*** Records shown Section Begins ***

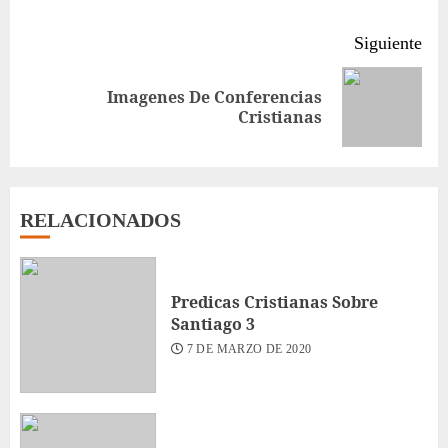
Siguiente
Imagenes De Conferencias
Siguiente
Cristianas
entrada:
RELACIONADOS
Predicas Cristianas Sobre
Santiago 3
7 DE MARZO DE 2020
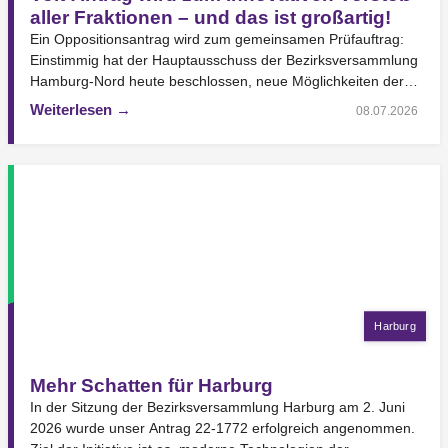
aller Fraktionen – und das ist großartig!
Ein Oppositionsantrag wird zum gemeinsamen Prüfauftrag:
Einstimmig hat der Hauptausschuss der Bezirksversammlung
Hamburg-Nord heute beschlossen, neue Möglichkeiten der
Stimmabgabe für Bezirksabgeordnete prüfen zu lassen.…
Weiterlesen →
08.07.2026
Harburg
Mehr Schatten für Harburg
In der Sitzung der Bezirksversammlung Harburg am 2. Juni
2026 wurde unser Antrag 22-1772 erfolgreich angenommen.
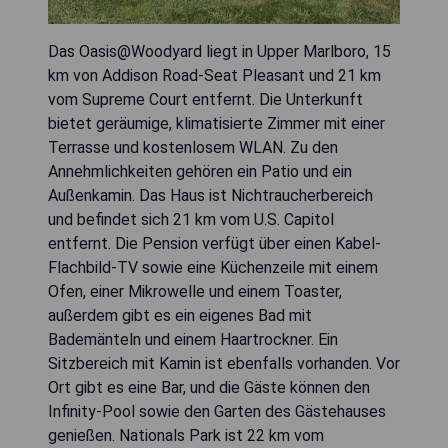
Das Oasis@Woodyard liegt in Upper Marlboro, 15
km von Addison Road-Seat Pleasant und 21 km
vom Supreme Court entfernt. Die Unterkunft
bietet geräumige, klimatisierte Zimmer mit einer
Terrasse und kostenlosem WLAN. Zu den
Annehmlichkeiten gehören ein Patio und ein
Außenkamin. Das Haus ist Nichtraucherbereich
und befindet sich 21 km vom U.S. Capitol
entfernt. Die Pension verfügt über einen Kabel-
Flachbild-TV sowie eine Küchenzeile mit einem
Ofen, einer Mikrowelle und einem Toaster,
außerdem gibt es ein eigenes Bad mit
Bademänteln und einem Haartrockner. Ein
Sitzbereich mit Kamin ist ebenfalls vorhanden. Vor
Ort gibt es eine Bar, und die Gäste können den
Infinity-Pool sowie den Garten des Gästehauses
genießen. Nationals Park ist 22 km vom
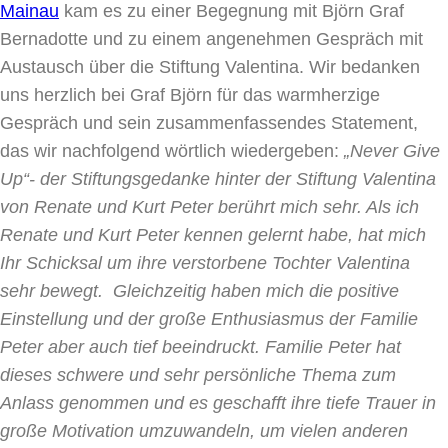
Mainau
kam es zu einer Begegnung mit Björn Graf
Bernadotte und zu einem angenehmen Gespräch mit
Austausch über die Stiftung Valentina. Wir bedanken
uns herzlich bei Graf Björn für das warmherzige
Gespräch und sein zusammenfassendes Statement,
das wir nachfolgend wörtlich wiedergeben:
„Never Give
Up“- der Stiftungsgedanke hinter der Stiftung Valentina
von Renate und Kurt Peter berührt mich sehr. Als ich
Renate und Kurt Peter kennen gelernt habe, hat mich
Ihr Schicksal um ihre verstorbene Tochter Valentina
sehr bewegt. Gleichzeitig haben mich die positive
Einstellung und der große Enthusiasmus der Familie
Peter aber auch tief beeindruckt. Familie Peter hat
dieses schwere und sehr persönliche Thema zum
Anlass genommen und es geschafft ihre tiefe Trauer in
große Motivation umzuwandeln, um vielen anderen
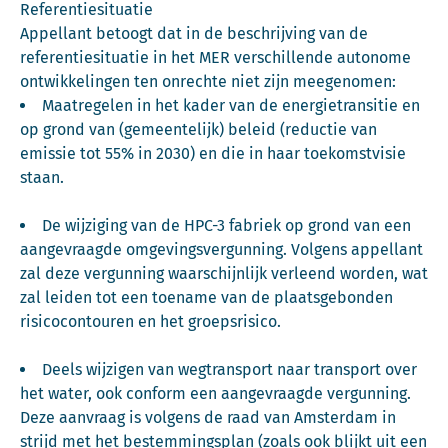
Referentiesituatie
Appellant betoogt dat in de beschrijving van de
referentiesituatie in het MER verschillende autonome
ontwikkelingen ten onrechte niet zijn meegenomen:
Maatregelen in het kader van de energietransitie en
op grond van (gemeentelijk) beleid (reductie van
emissie tot 55% in 2030) en die in haar toekomstvisie
staan.
De wijziging van de HPC-3 fabriek op grond van een
aangevraagde omgevingsvergunning. Volgens appellant
zal deze vergunning waarschijnlijk verleend worden, wat
zal leiden tot een toename van de plaatsgebonden
risicocontouren en het groepsrisico.
Deels wijzigen van wegtransport naar transport over
het water, ook conform een aangevraagde vergunning.
Deze aanvraag is volgens de raad van Amsterdam in
strijd met het bestemmingsplan (zoals ook blijkt uit een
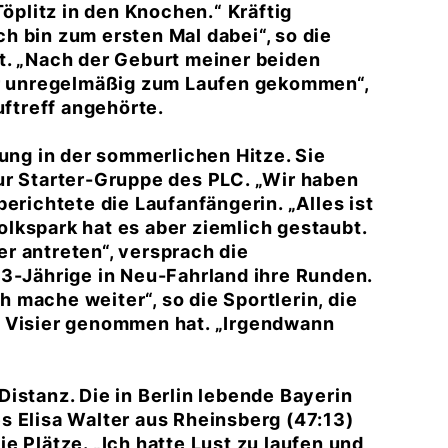
Töplitz in den Knochen.“ Kräftig
h bin zum ersten Mal dabei“, so die
t. „Nach der Geburt meiner beiden
ehr unregelmäßig zum Laufen gekommen“,
uftreff angehörte.
gung in der sommerlichen Hitze. Sie
ur Starter-Gruppe des PLC. „Wir haben
erichtete die Laufanfängerin. „Alles ist
lkspark hat es aber ziemlich gestaubt.
r antreten“, versprach die
43-Jährige in Neu-Fahrland ihre Runden.
ch mache weiter“, so die Sportlerin, die
s Visier genommen hat. „Irgendwann
istanz. Die in Berlin lebende Bayerin
s Elisa Walter aus Rheinsberg (47:13)
e Plätze. „Ich hatte Lust zu laufen und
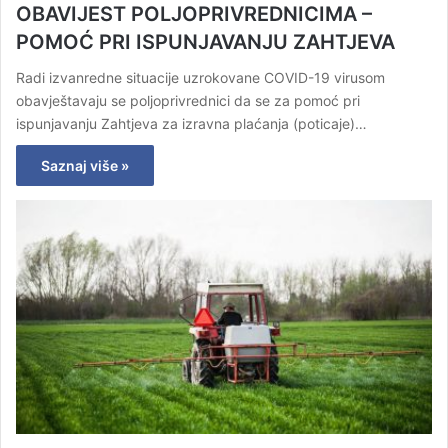
OBAVIJEST POLJOPRIVREDNICIMA –
POMOĆ PRI ISPUNJAVANJU ZAHTJEVA
Radi izvanredne situacije uzrokovane COVID-19 virusom
obavještavaju se poljoprivrednici da se za pomoć pri
ispunjavanju Zahtjeva za izravna plaćanja (poticaje)…
Saznaj više »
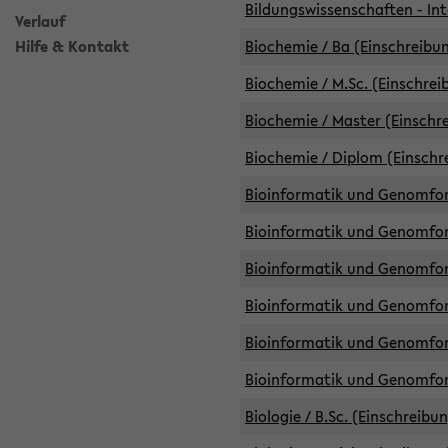
Bildungswissenschaften - Int
Verlauf
Hilfe & Kontakt
Biochemie / Ba (Einschreibun
Biochemie / M.Sc. (Einschrei
Biochemie / Master (Einschre
Biochemie / Diplom (Einschr
Bioinformatik und Genomfors
Bioinformatik und Genomfors
Bioinformatik und Genomfors
Bioinformatik und Genomfors
Bioinformatik und Genomfors
Bioinformatik und Genomfo
Biologie / B.Sc. (Einschreibu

*** Records shown Section Ends ***

**Assignment**
Excluding every picture, set down the listing exactly.

**Expected output**
Siguiente
Imagenes De Conferencias
Siguiente
Cristianas
entrada:
RELACIONADOS
Predicas Cristianas Sobre
Santiago 3
7 DE MARZO DE 2020
aller Fraktionen – und das ist großartig!
Ein Oppositionsantrag wird zum gemeinsamen Prüfauftrag:
Einstimmig hat der Hauptausschuss der Bezirksversammlung
Hamburg-Nord heute beschlossen, neue Möglichkeiten der
Stimmabgabe für Bezirksabgeordnete prüfen zu lassen.…
Weiterlesen →
08.07.2026
Harburg
Mehr Schatten für Harburg
In der Sitzung der Bezirksversammlung Harburg am 2. Juni
2026 wurde unser Antrag 22-1772 erfolgreich angenommen.
Das Oasis@Woodyard liegt in Upper Marlboro, 15
km von Addison Road-Seat Pleasant und 21 km
vom Supreme Court entfernt. Die Unterkunft
bietet geräumige, klimatisierte Zimmer mit einer
Terrasse und kostenlosem WLAN. Zu den
Annehmlichkeiten gehören ein Patio und ein
Außenkamin. Das Haus ist Nichtraucherbereich
und befindet sich 21 km vom U.S. Capitol
entfernt. Die Pension verfügt über einen Kabel-
Flachbild-TV sowie eine Küchenzeile mit einem
Ofen, einer Mikrowelle und einem Toaster,
außerdem gibt es ein eigenes Bad mit
Bademänteln und einem Haartrockner. Ein
Sitzbereich mit Kamin ist ebenfalls vorhanden. Vor
Ort gibt es eine Bar, und die Gäste können den
Infinity-Pool sowie den Garten des Gästehauses
genießen. Nationals Park ist 22 km vom
Mainau
kam es zu einer Begegnung mit Björn Graf
Bernadotte und zu einem angenehmen Gespräch mit
Austausch über die Stiftung Valentina. Wir bedanken
uns herzlich bei Graf Björn für das warmherzige
Gespräch und sein zusammenfassendes Statement,
das wir nachfolgend wörtlich wiedergeben:
„Never Give
Up“- der Stiftungsgedanke hinter der Stiftung Valentina
von Renate und Kurt Peter berührt mich sehr. Als ich
Renate und Kurt Peter kennen gelernt habe, hat mich
Ihr Schicksal um ihre verstorbene Tochter Valentina
sehr bewegt. Gleichzeitig haben mich die positive
Einstellung und der große Enthusiasmus der Familie
Peter aber auch tief beeindruckt. Familie Peter hat
dieses schwere und sehr persönliche Thema zum
Anlass genommen und es geschafft ihre tiefe Trauer in
große Motivation umzuwandeln, um vielen anderen
Referentiesituatie
Appellant betoogt dat in de beschrijving van de
referentiesituatie in het MER verschillende autonome
ontwikkelingen ten onrechte niet zijn meegenomen:
Maatregelen in het kader van de energietransitie en
op grond van (gemeentelijk) beleid (reductie van
emissie tot 55% in 2030) en die in haar toekomstvisie
staan.
De wijziging van de HPC-3 fabriek op grond van een
aangevraagde omgevingsvergunning. Volgens appellant
zal deze vergunning waarschijnlijk verleend worden, wat
zal leiden tot een toename van de plaatsgebonden
risicocontouren en het groepsrisico.
Deels wijzigen van wegtransport naar transport over
het water, ook conform een aangevraagde vergunning.
Deze aanvraag is volgens de raad van Amsterdam in
strijd met het bestemmingsplan (zoals ook blijkt uit een
Töplitz in den Knochen.“ Kräftig
h bin zum ersten Mal dabei“, so die
t. „Nach der Geburt meiner beiden
ehr unregelmäßig zum Laufen gekommen“,
uftreff angehörte.
gung in der sommerlichen Hitze. Sie
ur Starter-Gruppe des PLC. „Wir haben
erichtete die Laufanfängerin. „Alles ist
lkspark hat es aber ziemlich gestaubt.
r antreten“, versprach die
43-Jährige in Neu-Fahrland ihre Runden.
ch mache weiter“, so die Sportlerin, die
s Visier genommen hat. „Irgendwann
istanz. Die in Berlin lebende Bayerin
s Elisa Walter aus Rheinsberg (47:13)
e Plätze. „Ich hatte Lust zu laufen und
OBAVIJEST POLJOPRIVREDNICIMA –
POMOĆ PRI ISPUNJAVANJU ZAHTJEVA
Radi izvanredne situacije uzrokovane COVID-19 virusom
obavještavaju se poljoprivrednici da se za pomoć pri
ispunjavanju Zahtjeva za izravna plaćanja (poticaje)…
Saznaj više »
Bildungswissenschaften - Int
Verlauf
Hilfe & Kontakt
Biochemie / Ba (Einschreibun
Biochemie / M.Sc. (Einschrei
Biochemie / Master (Einschre
Biochemie / Diplom (Einschr
Bioinformatik und Genomfors
Bioinformatik und Genomfors
Bioinformatik und Genomfors
Bioinformatik und Genomfors
Bioinformatik und Genomfors
Bioinformatik und Genomfo
Biologie / B.Sc. (Einschreibu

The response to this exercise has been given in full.